Bundling Jobs
It is better to submit multiple application sruns within a larger job, bundling them together, rather than many small jobs.
An example job array is presented below. In this example, there’s a process that needs to compress a huge series of files, where each task is not dependent on any of the others.

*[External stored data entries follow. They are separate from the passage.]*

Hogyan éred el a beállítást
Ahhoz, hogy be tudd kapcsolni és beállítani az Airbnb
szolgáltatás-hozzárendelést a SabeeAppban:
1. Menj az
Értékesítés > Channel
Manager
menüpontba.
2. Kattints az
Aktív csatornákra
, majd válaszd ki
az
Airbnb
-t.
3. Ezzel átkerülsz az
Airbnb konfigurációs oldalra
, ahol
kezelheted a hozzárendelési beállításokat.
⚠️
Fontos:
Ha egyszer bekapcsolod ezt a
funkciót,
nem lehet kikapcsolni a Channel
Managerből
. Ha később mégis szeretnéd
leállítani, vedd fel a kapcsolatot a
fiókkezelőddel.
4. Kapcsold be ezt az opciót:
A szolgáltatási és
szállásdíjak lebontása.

First, a script makes a list file of all teh compressions commands in commands.list. Then, submit this job:
sbatch --array=0-$(($COUNT/24)) preparelist.sbatch
Where COUNT is the number of lines in commands.list and 24 is how many lines per array task.
preparelist.sbatch:
#!/bin/bash -xe
#SBATCH -A emslXXXXXX
#SBATCH -N 1
#SBATCH -n 16
#SBATCH -t 2:00:00
#SBATCH --job-name PrepareArray
#SBATCH -p short
NUM=24
S=$(($SLURM_ARRAY_TASK_ID*$NUM+1))
E=$(((1+$SLURM_ARRAY_TASK_ID)*$NUM))
sed -n ${S},${E}p commands.list > /scratch/commands
parallel :::: /scratch/commands
Each array task runs 24 of the commands from the list and as this example asked for only 1 node per array task this works pretty well within the time limit. This farms out a bunch of small tasks and you can wait for just one Job ID to finish before knowing that things are done.